**Exercise prompt**: Write out, exactly and only, the lines that run from the top of the records to the line with "Using Participatory Budgeting". Include both ends; exclude pictures.

**Dataset records**:

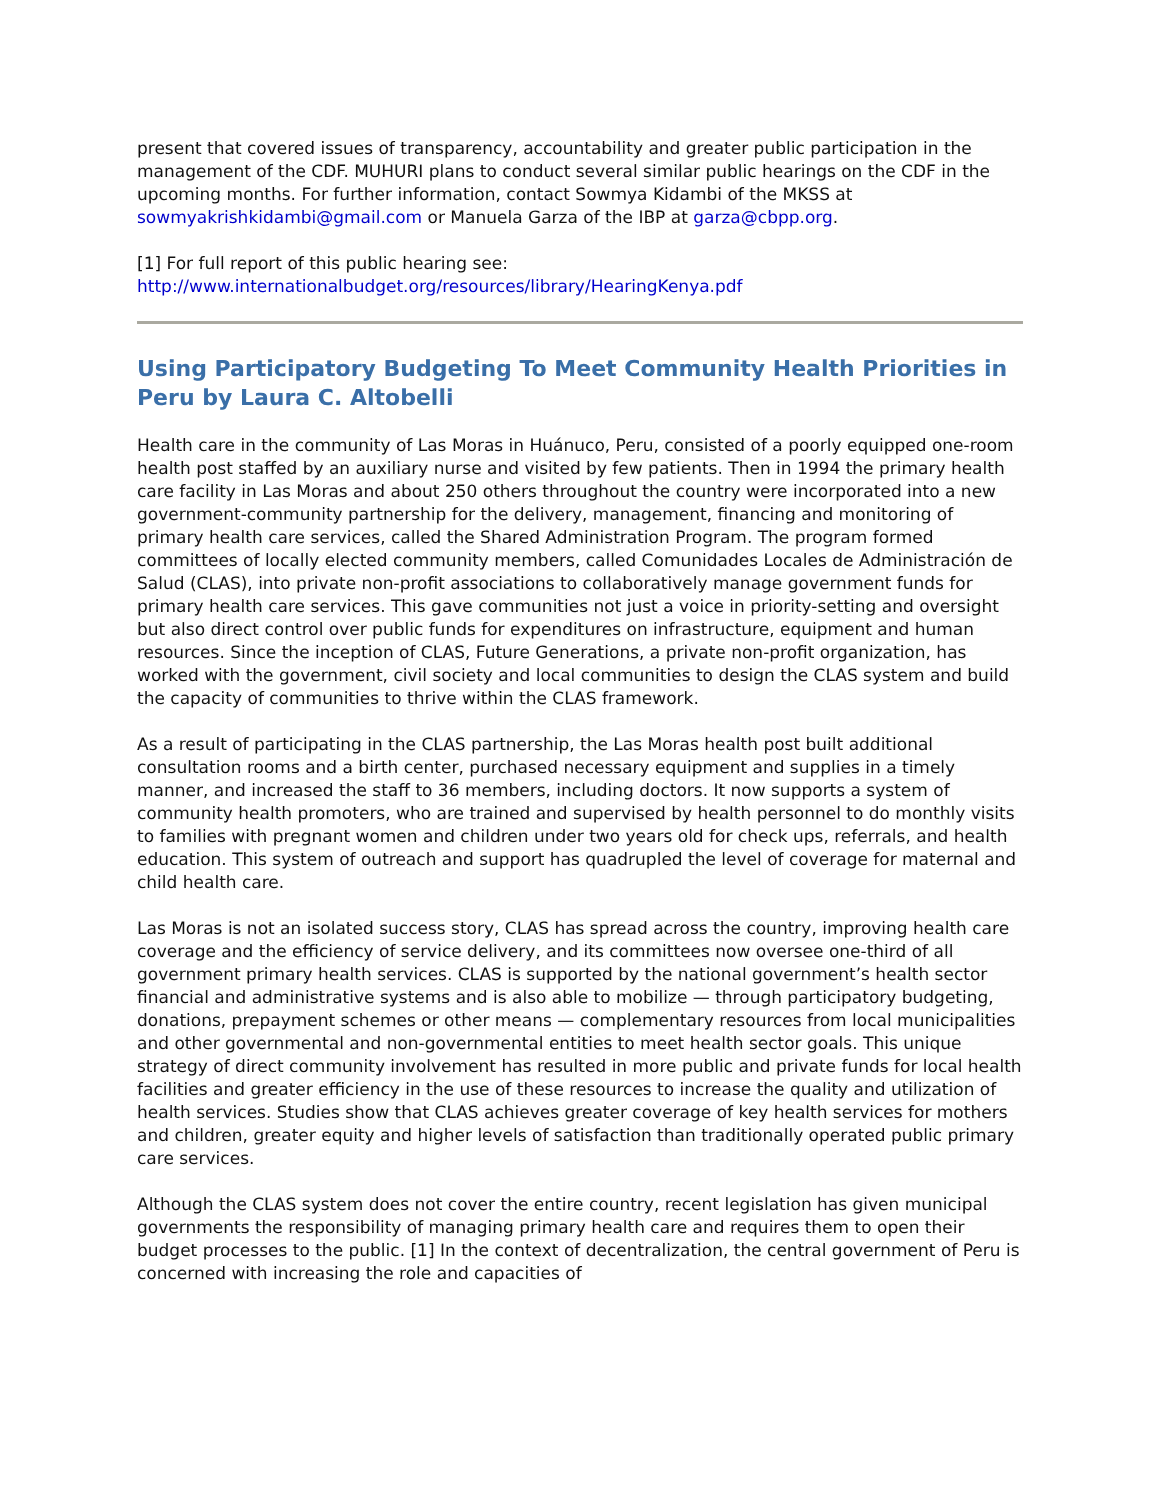present that covered issues of transparency, accountability and greater public participation in the management of the CDF. MUHURI plans to conduct several similar public hearings on the CDF in the upcoming months. For further information, contact Sowmya Kidambi of the MKSS at sowmyakrishkidambi@gmail.com or Manuela Garza of the IBP at garza@cbpp.org.
[1] For full report of this public hearing see:
http://www.internationalbudget.org/resources/library/HearingKenya.pdf
Using Participatory Budgeting To Meet Community Health Priorities in Peru by Laura C. Altobelli
Health care in the community of Las Moras in Huánuco, Peru, consisted of a poorly equipped one-room health post staffed by an auxiliary nurse and visited by few patients. Then in 1994 the primary health care facility in Las Moras and about 250 others throughout the country were incorporated into a new government-community partnership for the delivery, management, financing and monitoring of primary health care services, called the Shared Administration Program. The program formed committees of locally elected community members, called Comunidades Locales de Administración de Salud (CLAS), into private non-profit associations to collaboratively manage government funds for primary health care services. This gave communities not just a voice in priority-setting and oversight but also direct control over public funds for expenditures on infrastructure, equipment and human resources. Since the inception of CLAS, Future Generations, a private non-profit organization, has worked with the government, civil society and local communities to design the CLAS system and build the capacity of communities to thrive within the CLAS framework.
As a result of participating in the CLAS partnership, the Las Moras health post built additional consultation rooms and a birth center, purchased necessary equipment and supplies in a timely manner, and increased the staff to 36 members, including doctors. It now supports a system of community health promoters, who are trained and supervised by health personnel to do monthly visits to families with pregnant women and children under two years old for check ups, referrals, and health education. This system of outreach and support has quadrupled the level of coverage for maternal and child health care.
Las Moras is not an isolated success story, CLAS has spread across the country, improving health care coverage and the efficiency of service delivery, and its committees now oversee one-third of all government primary health services. CLAS is supported by the national government’s health sector financial and administrative systems and is also able to mobilize — through participatory budgeting, donations, prepayment schemes or other means — complementary resources from local municipalities and other governmental and non-governmental entities to meet health sector goals. This unique strategy of direct community involvement has resulted in more public and private funds for local health facilities and greater efficiency in the use of these resources to increase the quality and utilization of health services. Studies show that CLAS achieves greater coverage of key health services for mothers and children, greater equity and higher levels of satisfaction than traditionally operated public primary care services.
Although the CLAS system does not cover the entire country, recent legislation has given municipal governments the responsibility of managing primary health care and requires them to open their budget processes to the public. [1] In the context of decentralization, the central government of Peru is concerned with increasing the role and capacities of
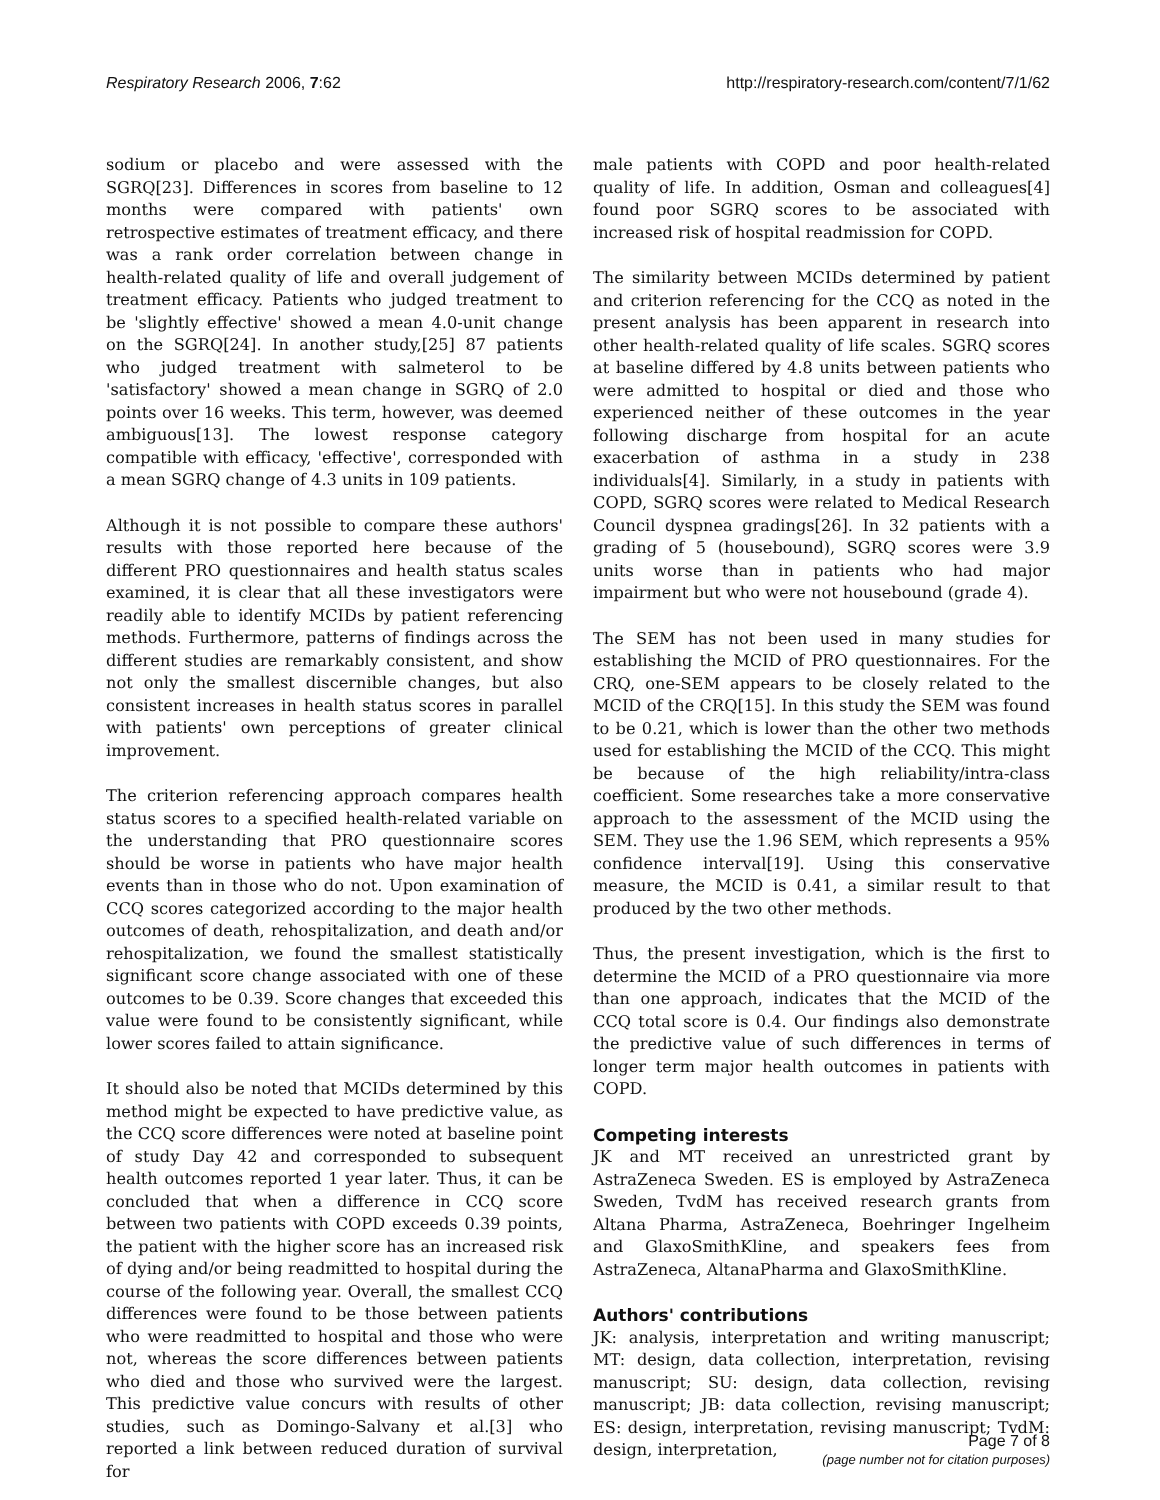Respiratory Research 2006, 7:62 http://respiratory-research.com/content/7/1/62
sodium or placebo and were assessed with the SGRQ[23]. Differences in scores from baseline to 12 months were compared with patients' own retrospective estimates of treatment efficacy, and there was a rank order correlation between change in health-related quality of life and overall judgement of treatment efficacy. Patients who judged treatment to be 'slightly effective' showed a mean 4.0-unit change on the SGRQ[24]. In another study,[25] 87 patients who judged treatment with salmeterol to be 'satisfactory' showed a mean change in SGRQ of 2.0 points over 16 weeks. This term, however, was deemed ambiguous[13]. The lowest response category compatible with efficacy, 'effective', corresponded with a mean SGRQ change of 4.3 units in 109 patients.
Although it is not possible to compare these authors' results with those reported here because of the different PRO questionnaires and health status scales examined, it is clear that all these investigators were readily able to identify MCIDs by patient referencing methods. Furthermore, patterns of findings across the different studies are remarkably consistent, and show not only the smallest discernible changes, but also consistent increases in health status scores in parallel with patients' own perceptions of greater clinical improvement.
The criterion referencing approach compares health status scores to a specified health-related variable on the understanding that PRO questionnaire scores should be worse in patients who have major health events than in those who do not. Upon examination of CCQ scores categorized according to the major health outcomes of death, rehospitalization, and death and/or rehospitalization, we found the smallest statistically significant score change associated with one of these outcomes to be 0.39. Score changes that exceeded this value were found to be consistently significant, while lower scores failed to attain significance.
It should also be noted that MCIDs determined by this method might be expected to have predictive value, as the CCQ score differences were noted at baseline point of study Day 42 and corresponded to subsequent health outcomes reported 1 year later. Thus, it can be concluded that when a difference in CCQ score between two patients with COPD exceeds 0.39 points, the patient with the higher score has an increased risk of dying and/or being readmitted to hospital during the course of the following year. Overall, the smallest CCQ differences were found to be those between patients who were readmitted to hospital and those who were not, whereas the score differences between patients who died and those who survived were the largest. This predictive value concurs with results of other studies, such as Domingo-Salvany et al.[3] who reported a link between reduced duration of survival for
male patients with COPD and poor health-related quality of life. In addition, Osman and colleagues[4] found poor SGRQ scores to be associated with increased risk of hospital readmission for COPD.
The similarity between MCIDs determined by patient and criterion referencing for the CCQ as noted in the present analysis has been apparent in research into other health-related quality of life scales. SGRQ scores at baseline differed by 4.8 units between patients who were admitted to hospital or died and those who experienced neither of these outcomes in the year following discharge from hospital for an acute exacerbation of asthma in a study in 238 individuals[4]. Similarly, in a study in patients with COPD, SGRQ scores were related to Medical Research Council dyspnea gradings[26]. In 32 patients with a grading of 5 (housebound), SGRQ scores were 3.9 units worse than in patients who had major impairment but who were not housebound (grade 4).
The SEM has not been used in many studies for establishing the MCID of PRO questionnaires. For the CRQ, one-SEM appears to be closely related to the MCID of the CRQ[15]. In this study the SEM was found to be 0.21, which is lower than the other two methods used for establishing the MCID of the CCQ. This might be because of the high reliability/intra-class coefficient. Some researches take a more conservative approach to the assessment of the MCID using the SEM. They use the 1.96 SEM, which represents a 95% confidence interval[19]. Using this conservative measure, the MCID is 0.41, a similar result to that produced by the two other methods.
Thus, the present investigation, which is the first to determine the MCID of a PRO questionnaire via more than one approach, indicates that the MCID of the CCQ total score is 0.4. Our findings also demonstrate the predictive value of such differences in terms of longer term major health outcomes in patients with COPD.
Competing interests
JK and MT received an unrestricted grant by AstraZeneca Sweden. ES is employed by AstraZeneca Sweden, TvdM has received research grants from Altana Pharma, AstraZeneca, Boehringer Ingelheim and GlaxoSmithKline, and speakers fees from AstraZeneca, AltanaPharma and GlaxoSmithKline.
Authors' contributions
JK: analysis, interpretation and writing manuscript; MT: design, data collection, interpretation, revising manuscript; SU: design, data collection, revising manuscript; JB: data collection, revising manuscript; ES: design, interpretation, revising manuscript; TvdM: design, interpretation,
Page 7 of 8
(page number not for citation purposes)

**Answer to this task**:
present that covered issues of transparency, accountability and greater public participation in the management of the CDF. MUHURI plans to conduct several similar public hearings on the CDF in the upcoming months. For further information, contact Sowmya Kidambi of the MKSS at sowmyakrishkidambi@gmail.com or Manuela Garza of the IBP at garza@cbpp.org.
[1] For full report of this public hearing see:
http://www.internationalbudget.org/resources/library/HearingKenya.pdf
Using Participatory Budgeting To Meet Community Health Priorities in Peru by Laura C. Altobelli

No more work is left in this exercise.